A single number is wanted: how many lines of the records below contain the word "priority".

====== INPUT MATERIAL ======

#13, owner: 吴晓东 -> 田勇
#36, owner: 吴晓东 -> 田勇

======
====== INPUT MATERIAL ======

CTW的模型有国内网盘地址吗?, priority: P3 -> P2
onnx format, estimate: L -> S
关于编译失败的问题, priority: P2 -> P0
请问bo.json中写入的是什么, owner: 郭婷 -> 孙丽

======
====== INPUT MATERIAL ======

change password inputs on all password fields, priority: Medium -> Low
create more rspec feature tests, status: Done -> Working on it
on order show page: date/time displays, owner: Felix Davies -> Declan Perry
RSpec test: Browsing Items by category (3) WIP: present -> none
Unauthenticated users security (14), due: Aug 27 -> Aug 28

======

» **OUTPUT FOR THIS EXERCISE**
3